Hundreds attend ‘Bans Off Our Bodies’ rally in Harrisburg
Hundreds of lawyers took to the steps of the Pennsylvania Capitol on Saturday, reacting to a leaked draft opinion showing the US Supreme Court is apparently set to overturn the landmark 1973 Roe v. Wade decision that legalized abortion.
With “prohibition of our bodiesAs a rallying cry, organizers and lawmakers urged Pennsylvanians to voice their opposition to a series of abortion restriction proposals circulating in the Republican-controlled General Assembly and vote in the current election cycle.
“I’ve taken it for granted all my life that women should have choice about their reproductive health,” Cheryl Tierney, 51, a pediatrician at Penn State Health, told the Capital-Star.
And if the Supreme Court decides to overturn the 1973 decision, Pennsylvania could enact legislation limiting access to abortion throughout the Commonwealth.
“Generations before us have fought tirelessly to win and protect the rights we have today,” Planned Parenthood Pennsylvania Advocates executive director Signe Espinoza said to an angry crowd. , frustration and fear of what might happen if access to abortion were restricted.
Governor Tom Wolf, Democrat and former Volunteer for family planning, vetoed three proposals and vowed to block future legislation restricting the procedure while in office. But as the governor prepares to step down in January 2023, existing abortion regulations could tighten if a Republican is elected governor in the November general election.
“If the Supreme Court adopts this decision to overturn Roe v. Wade, it will jeopardize the right of every American — every American — to make their own private medical decisions,” Wolf said, describing the leaked draft opinion as a punch”.
Although the leaked draft notice does not change current Pennsylvania law, Wolf warned protesters about what could happen if the case is overturned.
“That’s no excuse for complacency,” he said. “It will be a fight.”
Thirteen states have passed so-called trigger laws, which would ban abortions if the Supreme Court overturned Roe v. Wade. Pennsylvania is not among them, but all nine GOP gubernatorial candidates have called for additional restrictions on abortion. At least five said they would support a complete ban on the proceedings with no exceptions for rape, incest or health risks.
Attorney General Josh Shapiro, Pennsylvania’s only Democratic gubernatorial candidate, has vowed to veto any legislation restricting access to abortion.

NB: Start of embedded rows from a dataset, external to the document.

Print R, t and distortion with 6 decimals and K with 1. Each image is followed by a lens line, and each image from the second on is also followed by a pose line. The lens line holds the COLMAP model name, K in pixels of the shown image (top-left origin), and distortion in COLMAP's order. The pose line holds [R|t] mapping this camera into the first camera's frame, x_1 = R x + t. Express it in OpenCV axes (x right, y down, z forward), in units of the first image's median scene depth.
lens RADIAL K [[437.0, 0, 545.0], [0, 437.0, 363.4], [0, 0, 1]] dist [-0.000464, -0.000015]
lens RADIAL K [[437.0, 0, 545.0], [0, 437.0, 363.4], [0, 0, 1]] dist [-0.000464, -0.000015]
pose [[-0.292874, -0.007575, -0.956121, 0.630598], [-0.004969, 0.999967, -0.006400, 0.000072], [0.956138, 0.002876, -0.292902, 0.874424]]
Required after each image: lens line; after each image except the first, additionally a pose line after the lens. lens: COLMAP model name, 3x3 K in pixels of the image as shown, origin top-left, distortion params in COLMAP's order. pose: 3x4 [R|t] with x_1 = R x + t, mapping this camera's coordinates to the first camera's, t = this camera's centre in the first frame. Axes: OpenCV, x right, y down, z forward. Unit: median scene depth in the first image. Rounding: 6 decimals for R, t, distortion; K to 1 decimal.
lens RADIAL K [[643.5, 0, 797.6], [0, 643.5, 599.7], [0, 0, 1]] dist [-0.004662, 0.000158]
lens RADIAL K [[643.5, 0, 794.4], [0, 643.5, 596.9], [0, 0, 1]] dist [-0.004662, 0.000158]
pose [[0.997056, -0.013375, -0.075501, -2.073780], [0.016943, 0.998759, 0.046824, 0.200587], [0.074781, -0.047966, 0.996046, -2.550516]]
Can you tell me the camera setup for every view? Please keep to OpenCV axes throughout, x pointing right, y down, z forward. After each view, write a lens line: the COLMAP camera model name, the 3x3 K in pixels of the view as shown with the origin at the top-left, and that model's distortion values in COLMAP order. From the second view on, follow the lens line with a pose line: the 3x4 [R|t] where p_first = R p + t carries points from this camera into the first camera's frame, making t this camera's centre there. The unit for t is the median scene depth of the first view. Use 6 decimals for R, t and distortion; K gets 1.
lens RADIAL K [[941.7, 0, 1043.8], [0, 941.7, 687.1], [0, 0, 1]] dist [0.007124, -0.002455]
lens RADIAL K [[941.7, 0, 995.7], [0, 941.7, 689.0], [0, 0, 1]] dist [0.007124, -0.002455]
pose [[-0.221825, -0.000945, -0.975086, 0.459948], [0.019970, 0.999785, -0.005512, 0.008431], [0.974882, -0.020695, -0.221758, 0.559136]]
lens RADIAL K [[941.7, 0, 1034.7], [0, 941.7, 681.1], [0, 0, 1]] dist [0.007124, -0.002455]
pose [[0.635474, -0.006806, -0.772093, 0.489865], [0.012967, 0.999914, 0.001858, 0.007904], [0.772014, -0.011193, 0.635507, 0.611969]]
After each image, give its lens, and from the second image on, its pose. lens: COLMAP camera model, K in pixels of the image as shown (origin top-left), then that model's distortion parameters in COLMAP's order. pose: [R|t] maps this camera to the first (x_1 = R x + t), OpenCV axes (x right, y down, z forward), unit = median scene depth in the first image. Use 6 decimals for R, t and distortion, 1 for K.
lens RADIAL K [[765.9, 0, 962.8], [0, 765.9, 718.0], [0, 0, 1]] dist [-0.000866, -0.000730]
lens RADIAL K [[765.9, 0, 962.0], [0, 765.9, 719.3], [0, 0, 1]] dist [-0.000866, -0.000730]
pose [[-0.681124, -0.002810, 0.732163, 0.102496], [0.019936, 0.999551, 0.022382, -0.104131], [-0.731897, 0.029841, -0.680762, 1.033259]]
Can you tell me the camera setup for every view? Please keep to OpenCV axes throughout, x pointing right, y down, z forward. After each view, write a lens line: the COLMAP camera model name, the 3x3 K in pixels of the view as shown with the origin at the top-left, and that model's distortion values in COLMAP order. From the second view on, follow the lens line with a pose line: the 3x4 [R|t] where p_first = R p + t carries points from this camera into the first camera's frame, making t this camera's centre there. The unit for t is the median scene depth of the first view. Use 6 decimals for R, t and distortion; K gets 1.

Harrisburg Republicans wrote legislation which would impose a ban on abortion once cardiac activity is detected. They wrote a invoice to prohibit the procedure after a diagnosis of Down syndrome.
Last year, Senator Judy Ward, R-Blair, introduced a proposed constitutional amendment, which the governor cannot veto. If approved by voters, he would update the state’s guiding document to declare that there is no constitutional right to abortion or public funding for the procedure.
Organizers urged attendees to contact Ward and the proposed amendment’s co-sponsors, urging them to vote against the legislation passing the General Assembly. They also encouraged people to share their abortion stories and donate to an abortion fund.
When she took to the podium, Dr. Sarah Horvath, Medical Director of Planned Parenthood Keystone, was wearing her white lab coat and a purple superhero armband – a gift from her four-year-old daughter. As someone who has administered abortions for more than a decade, Horvath said he heard countless stories from his patients, who shared their traumas and struggles.
Some tell Horvath about abusive partners or rapes. Others say their partners are sick, away, or got someone else pregnant at the same time. Patients report that they have finally returned to school or are about to graduate. Some work three jobs to get by; others are caring for three children and cannot afford another.
“And I’ve had patients who haven’t shared their stories because they don’t want to because they don’t have to,” Horvath said. “Abortion is personal because you don’t have to prove to me or anyone else that you need an abortion. Abortion is personal. Abortion is the Abortion is freedom, and abortion is health care.
Sheryl Lee Ralph, actress and wife of State Sen. Vincent Hughes, D-Philadelphia, said Planned Parenthood takes care of communities.
“No matter what you believe, I believe it’s my body. It’s my choice. No one else should have the right to tell me what to do with my own body,” Ralph said, adding, ” No more wire hangers. We have work to do.